The qualities his parents endeavored so hard to imprint on their son
would have greatly improved a natural like, say, Bill Clinton. But when
imprinted on a man who has no feel for the profession they are
profoundly dangerous as we are learning now. According to various news
reports, Al Gore spends all day managing his legal assault. He demands
that all members of the Gore team wear Blackberry handheld e-mail
devices so he can dash off commands at any hour. He works the cell
phone and the laptop. He calls even junior lawyers working on obscure
aspects of one of his numerous legal actions. He impresses anyone who
talks to him with his comprehensive knowledge of the nitty-gritty of
Florida election law. He is clearing the field his father set for him.

The tragedy is that a presidential man wouldn't behave like this.
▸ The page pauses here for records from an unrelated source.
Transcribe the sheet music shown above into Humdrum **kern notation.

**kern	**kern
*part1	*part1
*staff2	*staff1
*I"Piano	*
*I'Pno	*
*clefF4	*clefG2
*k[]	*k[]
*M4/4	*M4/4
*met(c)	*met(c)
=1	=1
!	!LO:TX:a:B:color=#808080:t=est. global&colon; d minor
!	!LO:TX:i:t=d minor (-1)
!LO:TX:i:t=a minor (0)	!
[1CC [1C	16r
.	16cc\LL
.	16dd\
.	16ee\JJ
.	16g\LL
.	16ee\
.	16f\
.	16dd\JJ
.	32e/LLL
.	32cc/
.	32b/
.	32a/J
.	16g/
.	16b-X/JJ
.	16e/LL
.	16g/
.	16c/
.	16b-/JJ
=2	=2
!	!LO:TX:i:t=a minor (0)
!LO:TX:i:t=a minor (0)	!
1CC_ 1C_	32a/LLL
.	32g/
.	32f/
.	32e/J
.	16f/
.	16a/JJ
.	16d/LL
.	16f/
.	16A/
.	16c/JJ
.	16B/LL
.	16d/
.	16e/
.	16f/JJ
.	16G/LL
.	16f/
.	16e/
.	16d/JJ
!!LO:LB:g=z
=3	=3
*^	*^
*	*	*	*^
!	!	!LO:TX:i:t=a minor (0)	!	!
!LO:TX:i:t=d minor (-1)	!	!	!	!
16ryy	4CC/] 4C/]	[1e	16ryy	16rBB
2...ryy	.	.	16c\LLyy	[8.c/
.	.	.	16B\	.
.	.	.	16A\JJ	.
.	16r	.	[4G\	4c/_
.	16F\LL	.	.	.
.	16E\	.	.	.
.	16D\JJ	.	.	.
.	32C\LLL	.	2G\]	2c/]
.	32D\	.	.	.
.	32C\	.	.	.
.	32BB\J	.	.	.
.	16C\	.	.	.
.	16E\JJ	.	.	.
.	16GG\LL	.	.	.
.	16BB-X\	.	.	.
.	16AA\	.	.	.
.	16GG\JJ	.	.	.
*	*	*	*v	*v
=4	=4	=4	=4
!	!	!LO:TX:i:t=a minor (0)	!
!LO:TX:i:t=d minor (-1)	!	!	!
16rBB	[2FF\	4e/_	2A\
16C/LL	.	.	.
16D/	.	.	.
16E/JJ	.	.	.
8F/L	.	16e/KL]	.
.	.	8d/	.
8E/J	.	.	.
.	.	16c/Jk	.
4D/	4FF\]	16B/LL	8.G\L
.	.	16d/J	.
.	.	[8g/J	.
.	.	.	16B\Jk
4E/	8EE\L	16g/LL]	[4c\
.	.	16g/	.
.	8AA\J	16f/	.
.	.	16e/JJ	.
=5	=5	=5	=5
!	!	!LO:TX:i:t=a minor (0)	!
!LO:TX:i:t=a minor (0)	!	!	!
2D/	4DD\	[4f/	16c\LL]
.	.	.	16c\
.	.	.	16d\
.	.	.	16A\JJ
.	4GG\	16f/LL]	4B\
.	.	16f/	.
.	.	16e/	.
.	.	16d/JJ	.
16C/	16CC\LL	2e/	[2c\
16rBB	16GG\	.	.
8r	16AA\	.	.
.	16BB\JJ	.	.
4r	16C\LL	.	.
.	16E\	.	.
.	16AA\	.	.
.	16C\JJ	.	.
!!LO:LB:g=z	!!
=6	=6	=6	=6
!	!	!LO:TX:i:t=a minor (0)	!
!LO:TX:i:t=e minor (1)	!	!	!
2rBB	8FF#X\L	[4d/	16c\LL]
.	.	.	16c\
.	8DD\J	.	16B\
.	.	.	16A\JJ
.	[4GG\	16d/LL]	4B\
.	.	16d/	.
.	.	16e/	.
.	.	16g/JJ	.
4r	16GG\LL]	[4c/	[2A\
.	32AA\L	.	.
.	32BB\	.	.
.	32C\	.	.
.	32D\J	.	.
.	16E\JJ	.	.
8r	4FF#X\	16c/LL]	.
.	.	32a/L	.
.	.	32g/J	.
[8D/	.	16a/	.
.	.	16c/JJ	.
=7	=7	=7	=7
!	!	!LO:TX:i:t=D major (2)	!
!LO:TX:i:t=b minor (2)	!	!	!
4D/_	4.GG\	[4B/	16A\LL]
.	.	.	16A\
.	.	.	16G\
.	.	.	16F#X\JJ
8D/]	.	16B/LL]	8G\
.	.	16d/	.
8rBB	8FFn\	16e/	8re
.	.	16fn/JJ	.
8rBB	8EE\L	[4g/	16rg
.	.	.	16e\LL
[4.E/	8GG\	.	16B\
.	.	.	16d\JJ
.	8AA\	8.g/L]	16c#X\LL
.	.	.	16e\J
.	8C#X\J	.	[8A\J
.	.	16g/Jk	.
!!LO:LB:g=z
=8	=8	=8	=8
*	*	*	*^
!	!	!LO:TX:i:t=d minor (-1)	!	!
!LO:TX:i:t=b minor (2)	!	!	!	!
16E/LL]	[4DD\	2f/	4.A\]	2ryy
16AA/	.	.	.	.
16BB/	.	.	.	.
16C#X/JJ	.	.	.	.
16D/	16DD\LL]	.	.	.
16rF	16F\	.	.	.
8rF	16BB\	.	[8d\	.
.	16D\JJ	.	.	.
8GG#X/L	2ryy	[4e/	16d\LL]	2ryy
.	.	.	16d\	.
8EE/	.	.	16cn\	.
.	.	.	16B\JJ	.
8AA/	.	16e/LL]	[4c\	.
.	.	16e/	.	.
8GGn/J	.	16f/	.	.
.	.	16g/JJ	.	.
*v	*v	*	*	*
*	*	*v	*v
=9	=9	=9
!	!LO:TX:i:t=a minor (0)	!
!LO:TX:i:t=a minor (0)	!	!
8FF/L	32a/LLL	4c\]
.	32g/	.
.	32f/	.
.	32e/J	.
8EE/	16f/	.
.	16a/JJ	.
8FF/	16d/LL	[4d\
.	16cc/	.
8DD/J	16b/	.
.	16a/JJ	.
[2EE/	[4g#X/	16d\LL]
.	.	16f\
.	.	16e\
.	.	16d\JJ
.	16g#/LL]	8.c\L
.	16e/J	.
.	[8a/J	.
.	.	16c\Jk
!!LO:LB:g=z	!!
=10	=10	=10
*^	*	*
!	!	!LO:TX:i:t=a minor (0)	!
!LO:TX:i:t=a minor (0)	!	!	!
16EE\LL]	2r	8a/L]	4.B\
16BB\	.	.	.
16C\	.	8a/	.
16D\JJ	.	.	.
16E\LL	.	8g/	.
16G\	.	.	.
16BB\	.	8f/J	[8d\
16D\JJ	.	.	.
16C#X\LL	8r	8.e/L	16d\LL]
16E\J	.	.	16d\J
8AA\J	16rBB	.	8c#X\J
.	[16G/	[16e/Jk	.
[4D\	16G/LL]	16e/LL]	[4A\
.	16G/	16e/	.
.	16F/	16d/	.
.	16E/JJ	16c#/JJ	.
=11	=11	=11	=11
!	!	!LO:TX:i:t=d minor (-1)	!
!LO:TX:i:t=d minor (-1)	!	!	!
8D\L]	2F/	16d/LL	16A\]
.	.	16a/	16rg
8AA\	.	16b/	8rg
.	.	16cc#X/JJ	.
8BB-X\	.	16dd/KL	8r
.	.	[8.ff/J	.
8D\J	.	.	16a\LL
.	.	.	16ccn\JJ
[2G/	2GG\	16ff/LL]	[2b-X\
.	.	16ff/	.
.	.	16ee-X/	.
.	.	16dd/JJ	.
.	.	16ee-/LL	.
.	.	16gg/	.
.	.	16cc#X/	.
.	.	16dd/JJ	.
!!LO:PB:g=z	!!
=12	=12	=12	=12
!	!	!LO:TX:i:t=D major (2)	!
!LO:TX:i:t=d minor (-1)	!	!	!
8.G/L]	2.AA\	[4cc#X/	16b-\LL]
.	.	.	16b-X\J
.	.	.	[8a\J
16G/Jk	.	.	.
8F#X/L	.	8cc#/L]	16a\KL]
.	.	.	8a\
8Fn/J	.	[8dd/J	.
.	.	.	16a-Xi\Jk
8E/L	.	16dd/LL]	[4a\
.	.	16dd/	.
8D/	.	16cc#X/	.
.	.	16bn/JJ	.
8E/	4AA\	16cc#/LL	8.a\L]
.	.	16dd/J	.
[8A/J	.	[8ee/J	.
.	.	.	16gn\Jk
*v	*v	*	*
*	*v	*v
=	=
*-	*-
It
has nothing to do with whether Gore thinks he won more votes or not.
Let's be honest, that is certainly possible. It doesn't matter that the
republic will likely survive all of this just fine, no matter what
happens. What matters is that Al Gore is willing to risk damage to the
republic. A better man simply wouldn't take the risk. A better
politician would know that's what's happening now.

We all know the story, if not all the facts, about Richard Nixon's loss
in the election of 1960. He felt the election had been stolen.
Whether it was doesn't matter. Nixon thought it was. He chose not to
put the country through a wrenching contest over the results of the
election. He, too, probably knew that the country would in all
likelihood survive a contest of the election results. But the fact
remains that Richard Nixon was unwilling to take the risk. He had a
politician's feel for when enough is enough. Indeed, that instinct
proved useful when he resigned rather than put the country through an
impeachment trial &emdash; something Bill Clinton had no qualms doing.

Meanwhile, Al Gore continues to personally lead his hit squad of
lawyers. There is no sign of compromise or statesmanship in the man,
only dogged determination, rank ambition, and a willingness to throw the
dice on the stability of our constitutional arrangements.

Yes, a politician needs to be prepared to be brutal. But he also must
know when to be brutal. A natural politician knows when to pull back
and when to unleash thunder and fury. Al Gore doesn't seem to have the
natural instinct, the simple human internal diving rod, that tells good
politicians to stop clearing the field like their Daddy wants them to,
and to simply walk off the field. That is a disturbing thing to learn
about a man who may end up being the next president of the United
States, especially when the voters themselves can't do a thing about it.